-- DIRECTIONS FOR THIS TASK --
Would you reproduce all of the entries below, character for character?

-- GIVEN DATA --
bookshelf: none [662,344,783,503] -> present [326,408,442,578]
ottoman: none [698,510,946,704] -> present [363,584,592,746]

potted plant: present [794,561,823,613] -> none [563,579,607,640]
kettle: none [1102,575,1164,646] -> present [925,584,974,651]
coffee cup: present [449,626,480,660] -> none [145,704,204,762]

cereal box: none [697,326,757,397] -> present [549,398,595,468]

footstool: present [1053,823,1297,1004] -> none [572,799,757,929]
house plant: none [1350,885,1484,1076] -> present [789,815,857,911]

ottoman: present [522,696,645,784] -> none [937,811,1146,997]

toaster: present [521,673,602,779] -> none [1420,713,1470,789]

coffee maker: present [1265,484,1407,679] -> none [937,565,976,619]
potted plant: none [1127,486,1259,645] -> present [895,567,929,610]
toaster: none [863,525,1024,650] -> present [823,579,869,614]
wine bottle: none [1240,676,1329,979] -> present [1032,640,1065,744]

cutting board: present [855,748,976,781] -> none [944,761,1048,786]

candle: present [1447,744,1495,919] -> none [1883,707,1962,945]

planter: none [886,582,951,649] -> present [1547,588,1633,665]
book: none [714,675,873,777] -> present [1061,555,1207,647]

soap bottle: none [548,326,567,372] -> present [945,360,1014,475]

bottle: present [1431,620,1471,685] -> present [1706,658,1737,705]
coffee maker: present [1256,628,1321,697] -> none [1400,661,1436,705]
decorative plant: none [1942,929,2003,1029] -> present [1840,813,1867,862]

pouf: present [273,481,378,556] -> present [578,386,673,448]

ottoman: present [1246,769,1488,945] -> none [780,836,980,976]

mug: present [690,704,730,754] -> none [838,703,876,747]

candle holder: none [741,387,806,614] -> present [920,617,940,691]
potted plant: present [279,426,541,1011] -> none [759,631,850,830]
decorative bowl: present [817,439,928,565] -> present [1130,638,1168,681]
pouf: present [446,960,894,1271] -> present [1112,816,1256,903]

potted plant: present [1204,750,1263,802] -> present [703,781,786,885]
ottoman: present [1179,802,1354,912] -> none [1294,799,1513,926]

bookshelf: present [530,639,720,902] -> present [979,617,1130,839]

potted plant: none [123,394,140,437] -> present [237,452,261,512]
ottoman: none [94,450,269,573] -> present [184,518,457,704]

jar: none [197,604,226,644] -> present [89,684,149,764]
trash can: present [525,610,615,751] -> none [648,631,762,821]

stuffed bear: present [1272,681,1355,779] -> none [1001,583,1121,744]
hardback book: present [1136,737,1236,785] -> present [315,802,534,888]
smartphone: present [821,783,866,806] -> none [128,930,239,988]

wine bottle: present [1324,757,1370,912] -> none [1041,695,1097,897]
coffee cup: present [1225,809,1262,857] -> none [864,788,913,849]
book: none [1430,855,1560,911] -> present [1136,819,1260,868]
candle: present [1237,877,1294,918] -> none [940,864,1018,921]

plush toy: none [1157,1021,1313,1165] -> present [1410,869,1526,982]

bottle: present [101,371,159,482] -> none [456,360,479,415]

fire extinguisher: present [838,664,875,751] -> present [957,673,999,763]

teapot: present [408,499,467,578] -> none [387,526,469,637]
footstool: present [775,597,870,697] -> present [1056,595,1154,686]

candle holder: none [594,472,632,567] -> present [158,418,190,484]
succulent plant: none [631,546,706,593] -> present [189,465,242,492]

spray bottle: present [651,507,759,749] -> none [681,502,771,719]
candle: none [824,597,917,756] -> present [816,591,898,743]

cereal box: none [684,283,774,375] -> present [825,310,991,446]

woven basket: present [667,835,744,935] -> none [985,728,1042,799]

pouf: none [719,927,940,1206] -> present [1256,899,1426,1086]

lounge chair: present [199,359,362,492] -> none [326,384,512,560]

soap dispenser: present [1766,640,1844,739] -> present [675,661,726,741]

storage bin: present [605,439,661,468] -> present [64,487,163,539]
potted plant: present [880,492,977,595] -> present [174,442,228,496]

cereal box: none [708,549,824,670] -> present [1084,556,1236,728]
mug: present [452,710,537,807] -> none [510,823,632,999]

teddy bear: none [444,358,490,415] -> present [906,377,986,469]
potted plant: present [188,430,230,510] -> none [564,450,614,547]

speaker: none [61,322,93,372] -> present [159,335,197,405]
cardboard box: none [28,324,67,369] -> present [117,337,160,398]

-- REPLY TO THE TASK --
bookshelf: none [662,344,783,503] -> present [326,408,442,578]
ottoman: none [698,510,946,704] -> present [363,584,592,746]

potted plant: present [794,561,823,613] -> none [563,579,607,640]
kettle: none [1102,575,1164,646] -> present [925,584,974,651]
coffee cup: present [449,626,480,660] -> none [145,704,204,762]

cereal box: none [697,326,757,397] -> present [549,398,595,468]

footstool: present [1053,823,1297,1004] -> none [572,799,757,929]
house plant: none [1350,885,1484,1076] -> present [789,815,857,911]

ottoman: present [522,696,645,784] -> none [937,811,1146,997]

toaster: present [521,673,602,779] -> none [1420,713,1470,789]

coffee maker: present [1265,484,1407,679] -> none [937,565,976,619]
potted plant: none [1127,486,1259,645] -> present [895,567,929,610]
toaster: none [863,525,1024,650] -> present [823,579,869,614]
wine bottle: none [1240,676,1329,979] -> present [1032,640,1065,744]

cutting board: present [855,748,976,781] -> none [944,761,1048,786]

candle: present [1447,744,1495,919] -> none [1883,707,1962,945]

planter: none [886,582,951,649] -> present [1547,588,1633,665]
book: none [714,675,873,777] -> present [1061,555,1207,647]

soap bottle: none [548,326,567,372] -> present [945,360,1014,475]

bottle: present [1431,620,1471,685] -> present [1706,658,1737,705]
coffee maker: present [1256,628,1321,697] -> none [1400,661,1436,705]
decorative plant: none [1942,929,2003,1029] -> present [1840,813,1867,862]

pouf: present [273,481,378,556] -> present [578,386,673,448]

ottoman: present [1246,769,1488,945] -> none [780,836,980,976]

mug: present [690,704,730,754] -> none [838,703,876,747]

candle holder: none [741,387,806,614] -> present [920,617,940,691]
potted plant: present [279,426,541,1011] -> none [759,631,850,830]
decorative bowl: present [817,439,928,565] -> present [1130,638,1168,681]
pouf: present [446,960,894,1271] -> present [1112,816,1256,903]

potted plant: present [1204,750,1263,802] -> present [703,781,786,885]
ottoman: present [1179,802,1354,912] -> none [1294,799,1513,926]

bookshelf: present [530,639,720,902] -> present [979,617,1130,839]

potted plant: none [123,394,140,437] -> present [237,452,261,512]
ottoman: none [94,450,269,573] -> present [184,518,457,704]

jar: none [197,604,226,644] -> present [89,684,149,764]
trash can: present [525,610,615,751] -> none [648,631,762,821]

stuffed bear: present [1272,681,1355,779] -> none [1001,583,1121,744]
hardback book: present [1136,737,1236,785] -> present [315,802,534,888]
smartphone: present [821,783,866,806] -> none [128,930,239,988]

wine bottle: present [1324,757,1370,912] -> none [1041,695,1097,897]
coffee cup: present [1225,809,1262,857] -> none [864,788,913,849]
book: none [1430,855,1560,911] -> present [1136,819,1260,868]
candle: present [1237,877,1294,918] -> none [940,864,1018,921]

plush toy: none [1157,1021,1313,1165] -> present [1410,869,1526,982]

bottle: present [101,371,159,482] -> none [456,360,479,415]

fire extinguisher: present [838,664,875,751] -> present [957,673,999,763]

teapot: present [408,499,467,578] -> none [387,526,469,637]
footstool: present [775,597,870,697] -> present [1056,595,1154,686]

candle holder: none [594,472,632,567] -> present [158,418,190,484]
succulent plant: none [631,546,706,593] -> present [189,465,242,492]

spray bottle: present [651,507,759,749] -> none [681,502,771,719]
candle: none [824,597,917,756] -> present [816,591,898,743]

cereal box: none [684,283,774,375] -> present [825,310,991,446]

woven basket: present [667,835,744,935] -> none [985,728,1042,799]

pouf: none [719,927,940,1206] -> present [1256,899,1426,1086]

lounge chair: present [199,359,362,492] -> none [326,384,512,560]

soap dispenser: present [1766,640,1844,739] -> present [675,661,726,741]

storage bin: present [605,439,661,468] -> present [64,487,163,539]
potted plant: present [880,492,977,595] -> present [174,442,228,496]

cereal box: none [708,549,824,670] -> present [1084,556,1236,728]
mug: present [452,710,537,807] -> none [510,823,632,999]

teddy bear: none [444,358,490,415] -> present [906,377,986,469]
potted plant: present [188,430,230,510] -> none [564,450,614,547]

speaker: none [61,322,93,372] -> present [159,335,197,405]
cardboard box: none [28,324,67,369] -> present [117,337,160,398]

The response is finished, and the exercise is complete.